REVIEW
Moore by the glow
By Burl Burlingame
of the moon
Star-BulletinThis isn't fair. Joe Moore enters our homes two or three times a night, talks at us for a half hour each time and then leaves. We see more of Joe Moore than we do our parents. As a wildly popular news anchor in Hawaii, familiarity breeds contentment.
But Moore is also a serious actor and playwright, with a weakness for works with big ideas and grand themes. Stuff that Means Something.
At least he isn't blowing his gazillion-dollar anchor dough on trophy wives and gold-plated disposables. Nope. Moore puts his money where his mouth is, and we mean that literally this time - Moore is not only the star of the film "Moonglow," he discovered the original property (a story called "Mind If I Join You" by Jonathan Daly) and executive-produced the work.
"Moonglow" premiered last night before an appreciative audience at the Hawaii Theatre Center, part of the Hawaii International Film Festival.
And so the crucial question -- how was Moore?
Moore is just fine in his part; in fact, Moore is less Moorey than ever. It's a creditable screen performance. That crackling stolidity has given way to something more vulnerable and open.
But he has a tremendous handicap here.
Moore is onscreen for 95 percent of "Moonglow" interacting with veteran character actor Milo O'Shea, and not even Lassie twirling plates on sticks and bow-wowing to a boogie-woogie beat could upstage the compulsively watchable O'Shea. Sorry. Can't be done. The fact that Moore generally holds his own with O'Shea is a feat altogether unexpected and pleasurable.
Moonglow:
Rated: No rating
The film covers an apparently endless evening in the fragmenting life of Matthew, a "convenience" designer played by Moore. Middle-aged and besotted with ennui, Matthew flees his niece's wedding party and heads for some fishing cabins at Lost Lake, where his long-ago honeymoon with wife Ginny (a luminous Joanna Cassidy) is written large upon his heart.Matthew is having mid-life crazies, the nature of which isn't exactly clear, but it's obvious that he means to check into a fishing cabin and not check out. Proprietor Pete (O'Shea), a garrulous old so-and-so, senses this and latches onto Matthew, becoming his tag-along conscience.

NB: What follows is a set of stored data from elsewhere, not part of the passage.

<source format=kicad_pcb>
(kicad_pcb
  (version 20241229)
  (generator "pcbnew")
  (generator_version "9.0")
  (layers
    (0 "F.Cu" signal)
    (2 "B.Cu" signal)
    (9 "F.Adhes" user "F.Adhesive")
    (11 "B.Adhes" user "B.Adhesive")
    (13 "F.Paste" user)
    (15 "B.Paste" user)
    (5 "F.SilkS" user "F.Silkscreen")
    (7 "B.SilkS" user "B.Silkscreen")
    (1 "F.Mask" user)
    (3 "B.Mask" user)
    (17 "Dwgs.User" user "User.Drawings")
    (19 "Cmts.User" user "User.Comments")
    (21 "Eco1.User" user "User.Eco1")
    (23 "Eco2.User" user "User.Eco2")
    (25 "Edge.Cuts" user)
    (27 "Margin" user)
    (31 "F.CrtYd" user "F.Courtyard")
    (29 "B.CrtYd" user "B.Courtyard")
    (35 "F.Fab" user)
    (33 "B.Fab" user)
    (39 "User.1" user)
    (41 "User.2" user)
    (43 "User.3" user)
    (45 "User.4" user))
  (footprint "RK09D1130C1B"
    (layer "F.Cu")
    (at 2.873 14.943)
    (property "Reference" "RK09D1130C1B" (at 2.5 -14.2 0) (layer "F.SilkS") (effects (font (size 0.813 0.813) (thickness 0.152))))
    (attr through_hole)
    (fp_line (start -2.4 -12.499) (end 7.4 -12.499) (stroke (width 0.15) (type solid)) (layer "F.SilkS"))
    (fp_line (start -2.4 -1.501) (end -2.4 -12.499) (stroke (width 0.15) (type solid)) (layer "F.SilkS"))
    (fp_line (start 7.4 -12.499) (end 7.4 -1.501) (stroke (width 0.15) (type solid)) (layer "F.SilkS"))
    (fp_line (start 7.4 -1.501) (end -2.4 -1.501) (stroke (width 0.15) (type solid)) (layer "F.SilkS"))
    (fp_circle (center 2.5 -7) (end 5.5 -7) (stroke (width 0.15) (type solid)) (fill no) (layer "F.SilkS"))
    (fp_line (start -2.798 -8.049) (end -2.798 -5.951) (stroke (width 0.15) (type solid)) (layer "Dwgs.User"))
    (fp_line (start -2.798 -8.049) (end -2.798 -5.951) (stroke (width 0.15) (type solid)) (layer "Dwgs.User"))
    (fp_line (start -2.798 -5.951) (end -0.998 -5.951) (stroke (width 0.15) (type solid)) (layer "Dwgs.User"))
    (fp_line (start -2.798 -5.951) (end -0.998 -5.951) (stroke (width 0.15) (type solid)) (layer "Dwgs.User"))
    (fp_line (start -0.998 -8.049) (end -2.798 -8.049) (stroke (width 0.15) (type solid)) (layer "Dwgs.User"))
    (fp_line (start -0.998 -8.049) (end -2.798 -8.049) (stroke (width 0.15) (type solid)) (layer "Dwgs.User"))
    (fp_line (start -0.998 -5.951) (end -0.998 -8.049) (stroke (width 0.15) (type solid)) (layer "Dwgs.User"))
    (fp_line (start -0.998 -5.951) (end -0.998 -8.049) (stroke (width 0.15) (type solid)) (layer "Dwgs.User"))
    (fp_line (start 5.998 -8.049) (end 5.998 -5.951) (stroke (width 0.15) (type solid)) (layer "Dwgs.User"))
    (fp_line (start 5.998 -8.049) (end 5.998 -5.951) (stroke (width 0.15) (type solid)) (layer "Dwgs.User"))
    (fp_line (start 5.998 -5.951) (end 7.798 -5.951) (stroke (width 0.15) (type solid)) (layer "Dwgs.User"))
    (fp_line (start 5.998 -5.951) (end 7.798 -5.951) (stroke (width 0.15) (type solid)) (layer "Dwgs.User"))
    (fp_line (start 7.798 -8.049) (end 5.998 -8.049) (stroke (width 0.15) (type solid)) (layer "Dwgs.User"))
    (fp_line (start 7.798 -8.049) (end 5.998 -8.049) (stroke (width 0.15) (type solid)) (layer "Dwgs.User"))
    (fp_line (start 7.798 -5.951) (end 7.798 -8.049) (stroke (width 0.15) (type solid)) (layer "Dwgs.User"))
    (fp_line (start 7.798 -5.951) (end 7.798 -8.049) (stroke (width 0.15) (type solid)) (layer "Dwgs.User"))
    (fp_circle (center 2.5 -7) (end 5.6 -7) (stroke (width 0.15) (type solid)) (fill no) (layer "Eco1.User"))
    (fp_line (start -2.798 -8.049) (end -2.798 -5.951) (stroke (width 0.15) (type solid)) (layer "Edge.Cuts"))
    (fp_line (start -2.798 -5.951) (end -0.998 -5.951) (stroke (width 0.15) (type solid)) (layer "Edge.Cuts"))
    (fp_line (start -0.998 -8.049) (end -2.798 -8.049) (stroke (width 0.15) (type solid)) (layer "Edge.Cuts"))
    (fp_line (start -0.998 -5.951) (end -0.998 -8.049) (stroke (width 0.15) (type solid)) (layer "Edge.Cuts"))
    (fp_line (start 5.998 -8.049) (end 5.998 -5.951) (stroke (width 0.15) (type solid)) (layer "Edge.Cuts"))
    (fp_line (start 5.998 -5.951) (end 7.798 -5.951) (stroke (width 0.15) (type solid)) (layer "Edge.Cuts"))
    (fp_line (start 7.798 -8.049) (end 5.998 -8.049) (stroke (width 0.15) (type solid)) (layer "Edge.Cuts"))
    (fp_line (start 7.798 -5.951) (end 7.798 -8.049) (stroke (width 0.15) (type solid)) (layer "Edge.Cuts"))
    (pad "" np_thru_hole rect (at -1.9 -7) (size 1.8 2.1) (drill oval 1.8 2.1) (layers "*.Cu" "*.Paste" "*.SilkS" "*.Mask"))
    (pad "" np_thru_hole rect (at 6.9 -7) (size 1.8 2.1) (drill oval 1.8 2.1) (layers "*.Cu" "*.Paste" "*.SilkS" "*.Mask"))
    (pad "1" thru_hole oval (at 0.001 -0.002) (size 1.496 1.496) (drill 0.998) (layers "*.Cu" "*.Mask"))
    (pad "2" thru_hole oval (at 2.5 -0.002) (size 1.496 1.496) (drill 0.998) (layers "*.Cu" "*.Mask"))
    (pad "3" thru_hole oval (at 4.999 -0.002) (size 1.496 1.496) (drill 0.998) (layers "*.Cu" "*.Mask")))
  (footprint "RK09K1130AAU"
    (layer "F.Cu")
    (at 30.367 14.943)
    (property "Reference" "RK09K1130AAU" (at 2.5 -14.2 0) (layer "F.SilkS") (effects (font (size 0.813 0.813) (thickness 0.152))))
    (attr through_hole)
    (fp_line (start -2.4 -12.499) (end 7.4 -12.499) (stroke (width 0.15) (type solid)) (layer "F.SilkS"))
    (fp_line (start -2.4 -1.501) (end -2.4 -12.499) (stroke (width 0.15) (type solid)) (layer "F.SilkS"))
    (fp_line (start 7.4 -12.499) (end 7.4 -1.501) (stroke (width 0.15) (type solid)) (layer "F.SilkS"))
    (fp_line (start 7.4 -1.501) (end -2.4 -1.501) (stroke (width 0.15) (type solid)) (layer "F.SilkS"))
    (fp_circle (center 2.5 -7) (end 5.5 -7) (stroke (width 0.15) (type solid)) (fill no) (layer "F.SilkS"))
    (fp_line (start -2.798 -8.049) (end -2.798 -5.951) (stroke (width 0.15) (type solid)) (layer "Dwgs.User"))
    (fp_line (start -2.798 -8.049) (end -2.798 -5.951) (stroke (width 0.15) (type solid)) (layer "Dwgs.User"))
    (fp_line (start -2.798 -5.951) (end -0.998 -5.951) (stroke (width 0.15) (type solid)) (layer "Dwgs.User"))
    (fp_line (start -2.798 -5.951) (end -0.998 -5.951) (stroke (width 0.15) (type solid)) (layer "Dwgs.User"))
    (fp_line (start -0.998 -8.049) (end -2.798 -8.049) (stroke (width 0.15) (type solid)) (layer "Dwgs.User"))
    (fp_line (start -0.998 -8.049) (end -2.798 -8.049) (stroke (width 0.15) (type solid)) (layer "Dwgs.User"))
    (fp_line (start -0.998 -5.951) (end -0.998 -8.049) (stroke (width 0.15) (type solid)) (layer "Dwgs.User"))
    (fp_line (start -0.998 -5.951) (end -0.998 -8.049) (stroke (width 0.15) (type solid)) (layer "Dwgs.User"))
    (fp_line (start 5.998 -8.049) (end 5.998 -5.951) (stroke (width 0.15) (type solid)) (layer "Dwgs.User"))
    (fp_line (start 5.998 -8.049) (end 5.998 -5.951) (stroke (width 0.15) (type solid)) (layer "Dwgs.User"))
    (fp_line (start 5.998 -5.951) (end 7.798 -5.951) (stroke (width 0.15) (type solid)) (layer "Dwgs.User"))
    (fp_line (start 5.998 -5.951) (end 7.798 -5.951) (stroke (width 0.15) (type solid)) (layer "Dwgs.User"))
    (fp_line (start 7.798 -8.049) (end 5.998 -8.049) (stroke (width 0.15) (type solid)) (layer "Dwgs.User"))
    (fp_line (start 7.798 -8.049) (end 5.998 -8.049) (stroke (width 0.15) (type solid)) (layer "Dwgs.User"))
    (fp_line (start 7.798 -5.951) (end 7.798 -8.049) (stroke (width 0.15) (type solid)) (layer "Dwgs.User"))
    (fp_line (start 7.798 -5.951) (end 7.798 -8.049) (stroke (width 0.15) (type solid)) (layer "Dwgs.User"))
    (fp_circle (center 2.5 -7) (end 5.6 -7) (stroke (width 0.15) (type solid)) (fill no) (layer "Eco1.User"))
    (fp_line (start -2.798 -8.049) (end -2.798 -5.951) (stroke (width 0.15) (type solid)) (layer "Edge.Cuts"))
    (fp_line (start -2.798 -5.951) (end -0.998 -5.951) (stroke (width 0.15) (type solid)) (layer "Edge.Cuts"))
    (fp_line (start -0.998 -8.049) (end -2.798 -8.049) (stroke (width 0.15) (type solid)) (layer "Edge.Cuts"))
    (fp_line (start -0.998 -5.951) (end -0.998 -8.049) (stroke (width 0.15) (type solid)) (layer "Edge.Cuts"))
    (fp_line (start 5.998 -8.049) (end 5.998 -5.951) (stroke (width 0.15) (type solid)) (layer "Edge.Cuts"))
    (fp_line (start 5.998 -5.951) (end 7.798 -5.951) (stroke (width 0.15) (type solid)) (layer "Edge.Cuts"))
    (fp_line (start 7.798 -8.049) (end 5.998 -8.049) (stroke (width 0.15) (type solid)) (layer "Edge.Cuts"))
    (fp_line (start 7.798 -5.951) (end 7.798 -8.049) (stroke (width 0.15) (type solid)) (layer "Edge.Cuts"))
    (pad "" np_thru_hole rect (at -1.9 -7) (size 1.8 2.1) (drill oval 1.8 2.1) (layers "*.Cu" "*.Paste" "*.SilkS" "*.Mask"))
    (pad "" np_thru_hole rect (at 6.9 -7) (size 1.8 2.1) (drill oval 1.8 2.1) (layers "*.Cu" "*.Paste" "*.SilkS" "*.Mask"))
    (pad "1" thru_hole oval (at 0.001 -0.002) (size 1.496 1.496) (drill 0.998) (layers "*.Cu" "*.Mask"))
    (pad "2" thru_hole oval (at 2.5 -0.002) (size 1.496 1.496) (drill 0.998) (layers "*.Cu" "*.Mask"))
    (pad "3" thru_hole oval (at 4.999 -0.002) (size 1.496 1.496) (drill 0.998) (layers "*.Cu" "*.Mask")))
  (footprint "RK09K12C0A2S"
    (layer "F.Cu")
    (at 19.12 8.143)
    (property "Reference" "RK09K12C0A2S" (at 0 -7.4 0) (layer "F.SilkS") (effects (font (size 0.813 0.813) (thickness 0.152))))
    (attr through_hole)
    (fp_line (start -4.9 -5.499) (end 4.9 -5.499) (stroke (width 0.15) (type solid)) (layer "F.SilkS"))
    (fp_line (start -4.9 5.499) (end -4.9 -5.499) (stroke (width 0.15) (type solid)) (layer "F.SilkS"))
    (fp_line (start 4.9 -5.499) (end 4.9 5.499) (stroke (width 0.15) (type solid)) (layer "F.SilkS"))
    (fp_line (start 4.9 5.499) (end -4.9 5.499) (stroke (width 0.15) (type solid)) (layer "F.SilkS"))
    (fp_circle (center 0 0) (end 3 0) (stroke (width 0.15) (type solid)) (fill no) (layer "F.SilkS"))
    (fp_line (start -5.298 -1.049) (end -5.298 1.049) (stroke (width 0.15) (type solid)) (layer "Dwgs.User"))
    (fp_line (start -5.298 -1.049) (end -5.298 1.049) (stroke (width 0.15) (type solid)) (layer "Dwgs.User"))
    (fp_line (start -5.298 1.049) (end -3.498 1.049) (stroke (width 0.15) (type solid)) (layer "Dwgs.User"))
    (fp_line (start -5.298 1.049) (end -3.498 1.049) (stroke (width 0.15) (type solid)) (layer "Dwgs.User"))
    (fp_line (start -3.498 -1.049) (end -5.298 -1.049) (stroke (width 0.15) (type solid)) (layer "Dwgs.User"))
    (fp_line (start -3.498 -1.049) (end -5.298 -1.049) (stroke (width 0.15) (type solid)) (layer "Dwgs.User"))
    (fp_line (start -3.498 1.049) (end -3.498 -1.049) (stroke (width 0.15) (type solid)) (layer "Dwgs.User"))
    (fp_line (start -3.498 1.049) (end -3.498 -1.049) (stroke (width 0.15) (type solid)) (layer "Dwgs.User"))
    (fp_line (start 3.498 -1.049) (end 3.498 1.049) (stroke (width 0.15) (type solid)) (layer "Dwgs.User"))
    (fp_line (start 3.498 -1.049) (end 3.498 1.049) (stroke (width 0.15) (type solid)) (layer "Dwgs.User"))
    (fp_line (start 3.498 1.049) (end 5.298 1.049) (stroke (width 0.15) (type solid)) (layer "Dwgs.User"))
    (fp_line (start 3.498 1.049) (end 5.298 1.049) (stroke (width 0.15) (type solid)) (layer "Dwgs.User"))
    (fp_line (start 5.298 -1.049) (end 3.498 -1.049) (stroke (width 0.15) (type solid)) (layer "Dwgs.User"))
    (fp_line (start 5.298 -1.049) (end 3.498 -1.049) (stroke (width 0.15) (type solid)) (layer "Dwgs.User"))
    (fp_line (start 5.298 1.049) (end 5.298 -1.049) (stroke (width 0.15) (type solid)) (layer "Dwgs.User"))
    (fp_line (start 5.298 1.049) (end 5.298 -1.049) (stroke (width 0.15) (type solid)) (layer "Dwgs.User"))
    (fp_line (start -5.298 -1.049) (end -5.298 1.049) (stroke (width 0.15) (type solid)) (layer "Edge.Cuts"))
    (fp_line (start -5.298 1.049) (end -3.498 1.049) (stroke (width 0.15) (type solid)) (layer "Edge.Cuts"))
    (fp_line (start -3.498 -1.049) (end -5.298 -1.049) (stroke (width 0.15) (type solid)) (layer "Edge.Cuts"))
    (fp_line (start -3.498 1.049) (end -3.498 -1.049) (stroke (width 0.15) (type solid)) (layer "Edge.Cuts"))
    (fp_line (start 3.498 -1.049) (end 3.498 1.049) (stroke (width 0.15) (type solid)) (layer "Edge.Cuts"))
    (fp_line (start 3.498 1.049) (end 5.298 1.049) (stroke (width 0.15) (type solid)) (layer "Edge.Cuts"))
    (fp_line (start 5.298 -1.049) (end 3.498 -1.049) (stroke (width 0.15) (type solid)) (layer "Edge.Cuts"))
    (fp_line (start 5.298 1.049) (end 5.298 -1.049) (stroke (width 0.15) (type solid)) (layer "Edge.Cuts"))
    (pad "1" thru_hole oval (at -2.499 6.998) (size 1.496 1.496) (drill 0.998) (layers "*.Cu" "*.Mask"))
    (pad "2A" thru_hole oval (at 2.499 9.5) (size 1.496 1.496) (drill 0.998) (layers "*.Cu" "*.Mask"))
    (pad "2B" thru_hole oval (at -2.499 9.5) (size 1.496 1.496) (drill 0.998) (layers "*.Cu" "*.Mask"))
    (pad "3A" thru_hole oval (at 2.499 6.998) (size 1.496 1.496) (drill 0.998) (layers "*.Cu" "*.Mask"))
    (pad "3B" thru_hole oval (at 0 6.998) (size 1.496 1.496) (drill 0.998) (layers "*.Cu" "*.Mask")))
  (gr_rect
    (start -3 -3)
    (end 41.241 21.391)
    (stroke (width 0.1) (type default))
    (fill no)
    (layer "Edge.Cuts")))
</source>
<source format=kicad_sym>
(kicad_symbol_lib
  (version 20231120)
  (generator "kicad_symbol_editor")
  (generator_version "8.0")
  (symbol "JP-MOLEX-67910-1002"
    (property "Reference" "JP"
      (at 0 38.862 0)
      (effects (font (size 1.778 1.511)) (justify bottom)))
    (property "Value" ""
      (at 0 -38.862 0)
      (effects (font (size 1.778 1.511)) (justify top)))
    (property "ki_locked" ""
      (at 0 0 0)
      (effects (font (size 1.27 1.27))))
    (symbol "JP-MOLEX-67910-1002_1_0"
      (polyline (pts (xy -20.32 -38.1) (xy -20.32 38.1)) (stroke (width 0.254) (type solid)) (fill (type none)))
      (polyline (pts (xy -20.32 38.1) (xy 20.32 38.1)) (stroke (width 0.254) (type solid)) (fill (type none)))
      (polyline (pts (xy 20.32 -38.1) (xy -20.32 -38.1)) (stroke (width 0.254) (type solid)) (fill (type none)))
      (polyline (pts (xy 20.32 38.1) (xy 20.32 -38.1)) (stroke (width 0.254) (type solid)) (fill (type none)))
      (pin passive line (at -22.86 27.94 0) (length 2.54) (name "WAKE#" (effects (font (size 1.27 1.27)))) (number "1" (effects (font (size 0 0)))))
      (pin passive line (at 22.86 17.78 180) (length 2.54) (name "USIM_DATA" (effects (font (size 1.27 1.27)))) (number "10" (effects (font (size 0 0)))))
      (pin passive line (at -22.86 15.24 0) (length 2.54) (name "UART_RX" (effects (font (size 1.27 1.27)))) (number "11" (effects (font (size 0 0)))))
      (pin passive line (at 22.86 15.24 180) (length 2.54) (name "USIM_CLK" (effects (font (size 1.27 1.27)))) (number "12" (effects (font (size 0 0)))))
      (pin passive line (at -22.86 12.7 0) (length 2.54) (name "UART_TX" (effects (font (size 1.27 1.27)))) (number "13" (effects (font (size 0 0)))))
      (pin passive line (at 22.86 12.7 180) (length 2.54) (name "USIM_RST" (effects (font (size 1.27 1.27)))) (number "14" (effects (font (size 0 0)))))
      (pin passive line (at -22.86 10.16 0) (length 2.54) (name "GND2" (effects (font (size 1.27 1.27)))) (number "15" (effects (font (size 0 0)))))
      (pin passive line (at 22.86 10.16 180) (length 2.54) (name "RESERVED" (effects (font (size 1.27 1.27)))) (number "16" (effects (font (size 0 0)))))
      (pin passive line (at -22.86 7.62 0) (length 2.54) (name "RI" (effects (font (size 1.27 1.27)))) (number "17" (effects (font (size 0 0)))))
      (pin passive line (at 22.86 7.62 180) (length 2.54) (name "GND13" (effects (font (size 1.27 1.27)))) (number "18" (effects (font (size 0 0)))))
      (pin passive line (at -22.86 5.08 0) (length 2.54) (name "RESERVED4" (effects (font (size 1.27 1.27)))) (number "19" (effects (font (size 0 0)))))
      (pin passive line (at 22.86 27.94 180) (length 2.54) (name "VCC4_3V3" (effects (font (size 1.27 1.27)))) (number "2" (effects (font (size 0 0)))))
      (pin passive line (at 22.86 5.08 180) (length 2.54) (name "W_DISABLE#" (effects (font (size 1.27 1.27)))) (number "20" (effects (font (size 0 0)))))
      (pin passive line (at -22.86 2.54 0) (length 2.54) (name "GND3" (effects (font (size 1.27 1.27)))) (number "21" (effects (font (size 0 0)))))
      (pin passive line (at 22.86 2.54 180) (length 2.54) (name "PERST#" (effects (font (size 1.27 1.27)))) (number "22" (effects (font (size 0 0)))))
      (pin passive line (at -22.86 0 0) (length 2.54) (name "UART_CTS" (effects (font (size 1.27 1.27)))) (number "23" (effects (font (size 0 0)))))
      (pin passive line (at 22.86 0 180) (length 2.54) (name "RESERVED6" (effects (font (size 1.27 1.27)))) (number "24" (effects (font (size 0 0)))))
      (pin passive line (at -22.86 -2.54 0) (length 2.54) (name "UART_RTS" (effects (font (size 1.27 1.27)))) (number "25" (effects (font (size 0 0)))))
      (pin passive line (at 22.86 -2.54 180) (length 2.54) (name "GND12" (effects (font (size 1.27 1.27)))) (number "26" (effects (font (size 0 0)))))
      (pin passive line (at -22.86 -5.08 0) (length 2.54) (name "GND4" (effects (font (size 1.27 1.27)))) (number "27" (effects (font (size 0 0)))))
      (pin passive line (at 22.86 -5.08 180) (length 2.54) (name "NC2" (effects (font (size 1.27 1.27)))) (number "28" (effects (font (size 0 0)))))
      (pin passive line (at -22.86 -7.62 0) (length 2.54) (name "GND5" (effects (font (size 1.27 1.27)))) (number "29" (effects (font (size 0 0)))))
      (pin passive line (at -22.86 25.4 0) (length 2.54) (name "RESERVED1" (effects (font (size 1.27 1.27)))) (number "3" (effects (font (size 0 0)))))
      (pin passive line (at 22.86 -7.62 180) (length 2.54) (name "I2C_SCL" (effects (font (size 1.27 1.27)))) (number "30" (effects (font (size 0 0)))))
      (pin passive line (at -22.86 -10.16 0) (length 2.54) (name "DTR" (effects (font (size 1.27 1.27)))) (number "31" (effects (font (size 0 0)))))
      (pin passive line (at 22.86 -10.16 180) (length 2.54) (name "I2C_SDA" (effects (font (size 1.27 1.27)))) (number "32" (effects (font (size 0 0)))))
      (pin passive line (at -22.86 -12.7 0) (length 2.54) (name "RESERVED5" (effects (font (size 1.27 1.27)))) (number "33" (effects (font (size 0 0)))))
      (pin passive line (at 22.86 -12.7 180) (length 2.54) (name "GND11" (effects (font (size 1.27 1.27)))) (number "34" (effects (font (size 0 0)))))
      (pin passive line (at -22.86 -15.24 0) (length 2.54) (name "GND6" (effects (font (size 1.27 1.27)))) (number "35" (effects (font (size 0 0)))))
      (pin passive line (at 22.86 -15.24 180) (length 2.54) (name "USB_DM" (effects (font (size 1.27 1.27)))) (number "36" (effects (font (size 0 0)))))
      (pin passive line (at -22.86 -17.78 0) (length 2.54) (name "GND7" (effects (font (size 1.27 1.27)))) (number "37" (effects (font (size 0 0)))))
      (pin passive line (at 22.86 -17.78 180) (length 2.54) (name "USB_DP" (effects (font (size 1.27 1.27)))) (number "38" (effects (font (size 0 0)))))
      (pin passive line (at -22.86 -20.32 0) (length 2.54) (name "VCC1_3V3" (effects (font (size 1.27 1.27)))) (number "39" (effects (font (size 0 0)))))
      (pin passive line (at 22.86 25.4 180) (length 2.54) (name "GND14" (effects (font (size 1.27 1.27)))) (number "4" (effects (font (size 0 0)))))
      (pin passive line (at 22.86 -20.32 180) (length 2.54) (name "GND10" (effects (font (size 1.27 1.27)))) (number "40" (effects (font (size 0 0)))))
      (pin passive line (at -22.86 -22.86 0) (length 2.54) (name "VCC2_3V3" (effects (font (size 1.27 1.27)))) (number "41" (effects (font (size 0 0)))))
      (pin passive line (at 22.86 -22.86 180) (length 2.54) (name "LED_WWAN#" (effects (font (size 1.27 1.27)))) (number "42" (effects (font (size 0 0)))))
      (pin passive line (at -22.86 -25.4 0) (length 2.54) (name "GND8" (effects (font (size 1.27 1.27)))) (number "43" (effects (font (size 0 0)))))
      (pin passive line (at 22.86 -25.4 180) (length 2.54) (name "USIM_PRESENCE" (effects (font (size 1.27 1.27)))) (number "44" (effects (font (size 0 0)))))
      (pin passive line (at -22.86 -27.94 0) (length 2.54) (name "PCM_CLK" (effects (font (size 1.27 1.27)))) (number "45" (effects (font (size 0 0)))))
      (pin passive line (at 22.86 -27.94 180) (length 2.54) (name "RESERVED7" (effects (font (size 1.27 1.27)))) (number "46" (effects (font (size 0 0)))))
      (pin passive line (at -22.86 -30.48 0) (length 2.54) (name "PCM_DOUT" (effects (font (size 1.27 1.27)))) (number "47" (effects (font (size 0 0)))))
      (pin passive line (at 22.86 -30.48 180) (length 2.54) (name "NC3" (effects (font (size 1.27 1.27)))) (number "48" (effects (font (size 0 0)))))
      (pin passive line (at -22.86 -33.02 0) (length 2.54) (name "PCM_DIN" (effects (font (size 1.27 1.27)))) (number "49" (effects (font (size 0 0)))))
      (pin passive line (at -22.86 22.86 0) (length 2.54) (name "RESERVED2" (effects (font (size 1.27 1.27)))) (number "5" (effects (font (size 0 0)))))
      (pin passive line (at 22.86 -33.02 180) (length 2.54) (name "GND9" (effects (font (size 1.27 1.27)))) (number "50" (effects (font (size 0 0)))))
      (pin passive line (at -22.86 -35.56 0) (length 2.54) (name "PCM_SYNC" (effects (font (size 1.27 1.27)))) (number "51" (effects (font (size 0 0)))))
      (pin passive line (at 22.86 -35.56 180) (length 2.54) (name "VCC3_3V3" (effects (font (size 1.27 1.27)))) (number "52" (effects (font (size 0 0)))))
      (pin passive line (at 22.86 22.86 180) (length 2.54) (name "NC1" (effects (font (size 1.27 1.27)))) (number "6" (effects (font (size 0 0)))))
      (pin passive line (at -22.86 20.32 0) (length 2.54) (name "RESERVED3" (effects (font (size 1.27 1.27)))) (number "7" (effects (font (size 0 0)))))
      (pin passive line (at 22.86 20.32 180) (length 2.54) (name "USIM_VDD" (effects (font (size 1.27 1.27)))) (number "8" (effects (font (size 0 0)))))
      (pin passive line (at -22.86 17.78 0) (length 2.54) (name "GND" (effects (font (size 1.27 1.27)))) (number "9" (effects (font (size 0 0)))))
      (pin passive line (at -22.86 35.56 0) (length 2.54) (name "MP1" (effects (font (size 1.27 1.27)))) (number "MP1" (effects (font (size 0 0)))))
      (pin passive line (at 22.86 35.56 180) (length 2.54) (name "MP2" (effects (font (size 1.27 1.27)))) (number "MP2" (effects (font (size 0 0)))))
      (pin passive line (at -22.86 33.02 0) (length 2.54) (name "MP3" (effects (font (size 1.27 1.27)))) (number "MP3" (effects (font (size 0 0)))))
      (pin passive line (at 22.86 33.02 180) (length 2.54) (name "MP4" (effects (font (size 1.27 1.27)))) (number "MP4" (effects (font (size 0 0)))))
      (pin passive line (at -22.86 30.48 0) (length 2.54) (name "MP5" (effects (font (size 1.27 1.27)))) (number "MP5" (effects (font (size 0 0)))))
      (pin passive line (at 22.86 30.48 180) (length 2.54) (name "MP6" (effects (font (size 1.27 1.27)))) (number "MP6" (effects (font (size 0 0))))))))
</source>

Matthew and Pete dueling over life's little mysteries. Things get more bizarre as the evening progresses, to the point where we're not quite certain if Matthew is hallucinating or whether Pete just happens to be a angel in a fishing vest.
Given the largely verbal nature of the "action," plus the evening setting, plus the single location, Dennis Christianson's directing mojo ensures "Moonglow" doesn't become claustrophobic. It verges on being play-like. Though the night lighting is quite effective, some of the visual subtlety will be lost on the smaller screen of cable television, where this film will have its best legs.
Eileen Brennan has some brief, effective cameos as a crackpot, not exactly a stretch. Besides the fab-looking Cassidy, Ione Skye as the niece and Amy Hanaiali'i Gilliom as a wedding singer have bright parts. None, however, put out the kind of heat local actress Elissa Dulce did in "Goodbye Paradise," Moore and Christianson's first film collaboration.
Even though "Moonglow" was entirely filmed in Hawaii, the setting is Anywhere, USA. Tech credits are first-class. As entertainment, "Moonglow" is solid, sentimental, sturdy and to-the-point, which pretty much describes Moore as well. It ain't glamorous, but when was the last time you saw any movie in which middle-aged people had real lives?